* [EXERCISE]:
Your task is to copy the stretch of lines in the records below that begins with the line containing "armchair: present [208,448,391,639]" and ends with the line containing "knife block: present", exactly as written, with nothing added.

* [AVAILABLE DATA]:
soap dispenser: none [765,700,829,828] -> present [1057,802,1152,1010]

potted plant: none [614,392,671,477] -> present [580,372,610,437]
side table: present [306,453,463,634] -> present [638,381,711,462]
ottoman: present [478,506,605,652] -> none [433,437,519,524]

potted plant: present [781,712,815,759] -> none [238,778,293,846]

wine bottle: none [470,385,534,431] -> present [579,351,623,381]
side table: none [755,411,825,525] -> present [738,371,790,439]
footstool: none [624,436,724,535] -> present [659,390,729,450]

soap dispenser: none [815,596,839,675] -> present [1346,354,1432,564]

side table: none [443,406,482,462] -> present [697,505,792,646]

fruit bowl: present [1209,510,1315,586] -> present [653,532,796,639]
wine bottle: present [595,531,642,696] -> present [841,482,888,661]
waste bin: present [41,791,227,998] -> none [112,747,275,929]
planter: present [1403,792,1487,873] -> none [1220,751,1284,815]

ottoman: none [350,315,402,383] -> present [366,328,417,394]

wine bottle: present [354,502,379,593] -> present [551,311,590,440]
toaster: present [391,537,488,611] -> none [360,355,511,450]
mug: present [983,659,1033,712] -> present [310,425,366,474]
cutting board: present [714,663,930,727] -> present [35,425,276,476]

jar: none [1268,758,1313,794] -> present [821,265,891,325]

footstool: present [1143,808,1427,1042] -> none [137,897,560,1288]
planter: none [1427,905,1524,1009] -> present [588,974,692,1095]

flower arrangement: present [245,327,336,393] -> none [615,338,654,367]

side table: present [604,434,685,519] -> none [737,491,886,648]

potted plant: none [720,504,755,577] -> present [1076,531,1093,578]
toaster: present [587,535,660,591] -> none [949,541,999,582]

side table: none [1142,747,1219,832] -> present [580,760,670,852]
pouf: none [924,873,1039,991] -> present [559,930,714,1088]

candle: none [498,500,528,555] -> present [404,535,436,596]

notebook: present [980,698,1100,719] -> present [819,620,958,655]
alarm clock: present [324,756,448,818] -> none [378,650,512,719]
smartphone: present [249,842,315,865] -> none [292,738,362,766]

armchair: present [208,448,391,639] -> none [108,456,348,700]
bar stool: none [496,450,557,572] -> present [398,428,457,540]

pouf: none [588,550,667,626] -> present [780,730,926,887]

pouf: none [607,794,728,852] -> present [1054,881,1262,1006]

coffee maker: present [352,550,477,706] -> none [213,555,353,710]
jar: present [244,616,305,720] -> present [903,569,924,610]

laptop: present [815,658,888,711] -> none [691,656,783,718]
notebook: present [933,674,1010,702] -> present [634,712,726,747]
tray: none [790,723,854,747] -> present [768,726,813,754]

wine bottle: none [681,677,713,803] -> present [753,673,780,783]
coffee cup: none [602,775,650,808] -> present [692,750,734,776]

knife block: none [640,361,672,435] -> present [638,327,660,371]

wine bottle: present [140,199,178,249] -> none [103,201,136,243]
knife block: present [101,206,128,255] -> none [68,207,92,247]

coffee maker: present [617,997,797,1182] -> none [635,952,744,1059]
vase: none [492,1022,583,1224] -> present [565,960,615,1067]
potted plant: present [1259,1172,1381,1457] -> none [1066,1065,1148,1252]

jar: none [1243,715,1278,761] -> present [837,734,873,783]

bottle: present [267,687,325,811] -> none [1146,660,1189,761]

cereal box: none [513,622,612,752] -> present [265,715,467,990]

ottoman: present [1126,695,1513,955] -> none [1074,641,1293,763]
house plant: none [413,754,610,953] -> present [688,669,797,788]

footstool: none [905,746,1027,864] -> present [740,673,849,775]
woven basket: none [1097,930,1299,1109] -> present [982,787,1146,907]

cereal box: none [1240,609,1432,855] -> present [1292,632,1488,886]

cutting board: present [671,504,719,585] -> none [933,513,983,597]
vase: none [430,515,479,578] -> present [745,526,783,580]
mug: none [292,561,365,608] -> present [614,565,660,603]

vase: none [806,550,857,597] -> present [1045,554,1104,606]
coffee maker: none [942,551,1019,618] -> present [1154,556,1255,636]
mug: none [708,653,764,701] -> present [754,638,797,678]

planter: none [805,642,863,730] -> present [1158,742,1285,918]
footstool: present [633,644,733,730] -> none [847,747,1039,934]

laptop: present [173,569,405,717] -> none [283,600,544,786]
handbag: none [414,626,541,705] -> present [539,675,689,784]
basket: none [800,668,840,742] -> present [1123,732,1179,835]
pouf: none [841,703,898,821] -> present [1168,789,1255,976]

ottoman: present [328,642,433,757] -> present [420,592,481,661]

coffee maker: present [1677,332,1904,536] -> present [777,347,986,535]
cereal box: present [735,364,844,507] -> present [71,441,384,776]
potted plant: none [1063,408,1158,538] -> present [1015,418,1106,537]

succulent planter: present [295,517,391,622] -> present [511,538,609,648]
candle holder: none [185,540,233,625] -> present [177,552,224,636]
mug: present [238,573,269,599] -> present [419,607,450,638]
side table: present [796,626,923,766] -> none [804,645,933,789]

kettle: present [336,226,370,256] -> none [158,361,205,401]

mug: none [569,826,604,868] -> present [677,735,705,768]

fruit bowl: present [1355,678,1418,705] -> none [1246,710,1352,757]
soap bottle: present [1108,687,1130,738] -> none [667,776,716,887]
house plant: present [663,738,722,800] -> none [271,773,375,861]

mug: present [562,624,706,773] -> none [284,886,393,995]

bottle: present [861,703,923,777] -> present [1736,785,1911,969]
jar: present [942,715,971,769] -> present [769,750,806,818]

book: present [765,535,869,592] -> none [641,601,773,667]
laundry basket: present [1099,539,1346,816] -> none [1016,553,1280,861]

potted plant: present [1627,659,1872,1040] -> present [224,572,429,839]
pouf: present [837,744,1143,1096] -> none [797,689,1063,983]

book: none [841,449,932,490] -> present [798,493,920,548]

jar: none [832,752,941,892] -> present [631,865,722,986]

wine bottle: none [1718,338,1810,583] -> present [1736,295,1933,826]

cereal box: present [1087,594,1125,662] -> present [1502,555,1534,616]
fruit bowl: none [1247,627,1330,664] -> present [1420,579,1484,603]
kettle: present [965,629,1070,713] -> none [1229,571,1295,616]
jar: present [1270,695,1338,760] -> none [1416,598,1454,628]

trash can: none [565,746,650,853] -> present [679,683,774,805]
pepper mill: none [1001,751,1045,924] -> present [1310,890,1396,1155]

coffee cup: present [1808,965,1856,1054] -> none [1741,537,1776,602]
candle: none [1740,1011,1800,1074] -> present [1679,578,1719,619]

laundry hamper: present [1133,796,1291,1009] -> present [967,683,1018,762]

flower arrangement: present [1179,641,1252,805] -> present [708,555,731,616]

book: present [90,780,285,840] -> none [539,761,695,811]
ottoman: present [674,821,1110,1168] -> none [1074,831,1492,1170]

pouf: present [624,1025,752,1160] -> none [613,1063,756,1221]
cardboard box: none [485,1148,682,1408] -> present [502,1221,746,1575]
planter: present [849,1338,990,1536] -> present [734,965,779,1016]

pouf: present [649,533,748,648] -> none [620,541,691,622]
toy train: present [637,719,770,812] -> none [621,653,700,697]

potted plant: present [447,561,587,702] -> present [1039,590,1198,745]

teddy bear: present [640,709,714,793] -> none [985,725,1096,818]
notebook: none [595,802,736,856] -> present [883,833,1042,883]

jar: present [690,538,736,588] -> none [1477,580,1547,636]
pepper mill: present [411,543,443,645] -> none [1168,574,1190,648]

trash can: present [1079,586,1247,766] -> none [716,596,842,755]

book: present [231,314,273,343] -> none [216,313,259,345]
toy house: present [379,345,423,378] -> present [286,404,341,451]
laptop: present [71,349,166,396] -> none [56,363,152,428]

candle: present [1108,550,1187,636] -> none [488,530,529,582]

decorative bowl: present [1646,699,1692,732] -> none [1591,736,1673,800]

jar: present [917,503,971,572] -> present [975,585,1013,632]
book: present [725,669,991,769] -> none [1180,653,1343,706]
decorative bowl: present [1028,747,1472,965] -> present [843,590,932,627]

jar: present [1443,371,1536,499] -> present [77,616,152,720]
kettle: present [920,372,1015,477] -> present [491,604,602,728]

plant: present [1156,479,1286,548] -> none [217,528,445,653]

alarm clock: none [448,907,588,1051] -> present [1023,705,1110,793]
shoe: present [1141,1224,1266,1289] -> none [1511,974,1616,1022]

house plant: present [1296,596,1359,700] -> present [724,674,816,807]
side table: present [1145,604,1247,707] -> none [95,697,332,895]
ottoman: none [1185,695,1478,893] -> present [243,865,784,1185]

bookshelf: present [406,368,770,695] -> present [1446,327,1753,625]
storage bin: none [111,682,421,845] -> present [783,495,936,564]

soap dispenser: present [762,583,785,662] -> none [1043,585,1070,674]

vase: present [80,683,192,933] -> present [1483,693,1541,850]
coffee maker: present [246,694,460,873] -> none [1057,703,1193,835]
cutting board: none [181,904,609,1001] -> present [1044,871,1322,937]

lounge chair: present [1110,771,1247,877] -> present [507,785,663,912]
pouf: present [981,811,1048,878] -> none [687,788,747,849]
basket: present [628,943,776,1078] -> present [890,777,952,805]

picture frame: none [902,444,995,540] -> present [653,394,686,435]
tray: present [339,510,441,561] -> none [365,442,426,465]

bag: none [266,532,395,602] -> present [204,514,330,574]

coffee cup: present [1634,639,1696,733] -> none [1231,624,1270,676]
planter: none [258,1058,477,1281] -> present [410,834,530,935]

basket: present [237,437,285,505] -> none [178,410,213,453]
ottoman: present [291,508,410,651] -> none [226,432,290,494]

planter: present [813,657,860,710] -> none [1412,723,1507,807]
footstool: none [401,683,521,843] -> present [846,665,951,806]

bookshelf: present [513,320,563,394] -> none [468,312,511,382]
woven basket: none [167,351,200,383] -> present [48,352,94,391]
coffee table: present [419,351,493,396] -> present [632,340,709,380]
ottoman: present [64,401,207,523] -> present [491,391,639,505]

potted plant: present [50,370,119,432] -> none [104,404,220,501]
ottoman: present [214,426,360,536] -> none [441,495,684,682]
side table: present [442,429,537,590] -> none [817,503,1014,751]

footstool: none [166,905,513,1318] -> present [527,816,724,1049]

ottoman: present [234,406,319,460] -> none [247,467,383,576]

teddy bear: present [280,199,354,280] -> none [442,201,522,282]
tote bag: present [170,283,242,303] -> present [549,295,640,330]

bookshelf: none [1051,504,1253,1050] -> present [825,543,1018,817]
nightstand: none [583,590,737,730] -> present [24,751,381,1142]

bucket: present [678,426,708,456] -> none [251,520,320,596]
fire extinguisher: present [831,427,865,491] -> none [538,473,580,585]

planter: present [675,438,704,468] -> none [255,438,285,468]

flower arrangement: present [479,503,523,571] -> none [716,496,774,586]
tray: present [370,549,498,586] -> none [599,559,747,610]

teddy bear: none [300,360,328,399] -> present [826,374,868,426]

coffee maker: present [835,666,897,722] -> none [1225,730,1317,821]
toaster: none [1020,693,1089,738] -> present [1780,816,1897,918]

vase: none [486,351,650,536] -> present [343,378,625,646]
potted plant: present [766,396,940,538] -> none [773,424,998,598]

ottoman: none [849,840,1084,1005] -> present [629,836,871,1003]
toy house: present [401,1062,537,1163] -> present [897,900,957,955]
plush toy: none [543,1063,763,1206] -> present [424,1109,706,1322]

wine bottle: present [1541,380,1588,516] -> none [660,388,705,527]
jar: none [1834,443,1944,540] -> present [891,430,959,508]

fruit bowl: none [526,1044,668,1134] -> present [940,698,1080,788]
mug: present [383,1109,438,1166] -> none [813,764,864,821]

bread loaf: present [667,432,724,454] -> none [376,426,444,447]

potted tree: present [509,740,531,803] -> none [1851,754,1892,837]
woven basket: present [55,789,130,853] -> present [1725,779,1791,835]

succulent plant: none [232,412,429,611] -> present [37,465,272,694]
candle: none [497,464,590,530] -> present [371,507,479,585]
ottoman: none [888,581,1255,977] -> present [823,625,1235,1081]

* [ANSWER TO THE PROBLEM]:
armchair: present [208,448,391,639] -> none [108,456,348,700]
bar stool: none [496,450,557,572] -> present [398,428,457,540]

pouf: none [588,550,667,626] -> present [780,730,926,887]

pouf: none [607,794,728,852] -> present [1054,881,1262,1006]

coffee maker: present [352,550,477,706] -> none [213,555,353,710]
jar: present [244,616,305,720] -> present [903,569,924,610]

laptop: present [815,658,888,711] -> none [691,656,783,718]
notebook: present [933,674,1010,702] -> present [634,712,726,747]
tray: none [790,723,854,747] -> present [768,726,813,754]

wine bottle: none [681,677,713,803] -> present [753,673,780,783]
coffee cup: none [602,775,650,808] -> present [692,750,734,776]

knife block: none [640,361,672,435] -> present [638,327,660,371]

wine bottle: present [140,199,178,249] -> none [103,201,136,243]
knife block: present [101,206,128,255] -> none [68,207,92,247]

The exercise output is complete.